Это что касается иерархии текстов.
В иерархии фигур также выделялись свои «разряды».
Были писатели (особенно среди принадлежащих к советской классике), постоянно сохранявшие статус нежелательных, но в малых дозах терпимых. Из классиков советского времени это прежде всего О. Мандельштам: на «нашей» чаше весов — тоненький однотомник «Библиотеки поэта», да «Разговор о Данте», на «их» — три тома собрания сочинений и еще один дополнительный; воспоминания Н. Я. Мандельштам, парижские или римские книги советских филологов: Э. Герштейн «Новое о Мандельштаме. Главы из воспоминаний» (1986) и И. Семенко «Поэтика позднего Мандельштама: от черновых редакций к окончательному тексту» (1986)…
Других допускалось упоминать, — тексты же почти полностью вытеснялись за рубеж (Зинаида Гиппиус, чьи «Петербургские дневники» (1914–1919) вышли «там» в 1982-м; А. Ремизов, И. Шмелев — в каталоге указаны изданные отдельными книгами библиографии их сочинений, в то время как здесь появился лишь тонкий однотомничек дореволюционного Ремизова в 1978 году. Третьи существовали в литературном сознании безымянно, но как бы подразумевались в статьях о группах и течениях, с которыми были тесно связаны, — тифлисские «голубороговцы» начала века не вовсе вычеркнуты из истории советской многонациональной литературы, но еще в конце 1986 года упоминание об их лидере Григоле Робакидзе было снято из ответа одного известного грузинского писателя на анкету журнала «Дружба народов», не по воле редакции. Между тем есть прекрасный том «Авангард в Тифлисе» (1982), — надо ли уточнять, что на нем стоит издательская марка отнюдь не «Мерани»?
* * * * *
- [Задача]
В каком году, согласно фрагменту об иерархии писателей, «там» вышли «Петербургские дневники» Зинаиды Гиппиус? Записи — самостоятельный материал, не связанный с фрагментом.
* * * * *
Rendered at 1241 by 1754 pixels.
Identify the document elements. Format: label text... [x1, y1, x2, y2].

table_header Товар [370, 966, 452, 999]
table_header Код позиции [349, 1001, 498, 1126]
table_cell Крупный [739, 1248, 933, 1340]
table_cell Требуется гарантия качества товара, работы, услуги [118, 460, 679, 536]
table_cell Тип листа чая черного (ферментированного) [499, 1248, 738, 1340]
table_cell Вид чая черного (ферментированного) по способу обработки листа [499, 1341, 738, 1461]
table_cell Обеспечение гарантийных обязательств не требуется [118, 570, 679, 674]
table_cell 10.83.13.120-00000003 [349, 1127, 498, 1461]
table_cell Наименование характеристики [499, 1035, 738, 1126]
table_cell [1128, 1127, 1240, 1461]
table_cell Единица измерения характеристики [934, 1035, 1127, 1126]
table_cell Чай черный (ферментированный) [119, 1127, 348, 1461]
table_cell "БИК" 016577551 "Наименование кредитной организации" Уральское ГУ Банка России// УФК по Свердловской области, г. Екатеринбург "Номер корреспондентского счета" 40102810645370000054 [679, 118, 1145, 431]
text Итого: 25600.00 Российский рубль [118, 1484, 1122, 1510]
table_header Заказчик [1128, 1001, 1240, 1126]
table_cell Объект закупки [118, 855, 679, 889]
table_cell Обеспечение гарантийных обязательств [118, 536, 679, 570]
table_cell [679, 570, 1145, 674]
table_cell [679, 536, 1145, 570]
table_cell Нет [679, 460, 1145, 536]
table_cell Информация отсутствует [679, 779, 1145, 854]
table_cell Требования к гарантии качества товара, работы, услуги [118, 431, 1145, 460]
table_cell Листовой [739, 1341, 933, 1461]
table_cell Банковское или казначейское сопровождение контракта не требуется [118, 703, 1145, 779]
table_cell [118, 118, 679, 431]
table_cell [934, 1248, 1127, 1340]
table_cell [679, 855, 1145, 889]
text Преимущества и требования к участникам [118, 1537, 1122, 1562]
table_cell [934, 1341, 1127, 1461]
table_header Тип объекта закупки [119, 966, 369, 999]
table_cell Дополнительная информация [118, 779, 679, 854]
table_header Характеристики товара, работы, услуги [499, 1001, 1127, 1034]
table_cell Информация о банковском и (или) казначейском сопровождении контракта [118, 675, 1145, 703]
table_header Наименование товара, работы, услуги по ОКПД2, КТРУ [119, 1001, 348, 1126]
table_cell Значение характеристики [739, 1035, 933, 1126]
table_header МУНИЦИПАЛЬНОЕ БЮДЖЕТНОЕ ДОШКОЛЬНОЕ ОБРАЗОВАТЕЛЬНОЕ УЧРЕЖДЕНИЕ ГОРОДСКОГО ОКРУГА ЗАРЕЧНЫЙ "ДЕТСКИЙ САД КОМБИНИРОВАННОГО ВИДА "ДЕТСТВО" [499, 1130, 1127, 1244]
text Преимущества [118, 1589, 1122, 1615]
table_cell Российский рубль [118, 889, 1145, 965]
* * * * *
- [Ответ]
В 1982 году.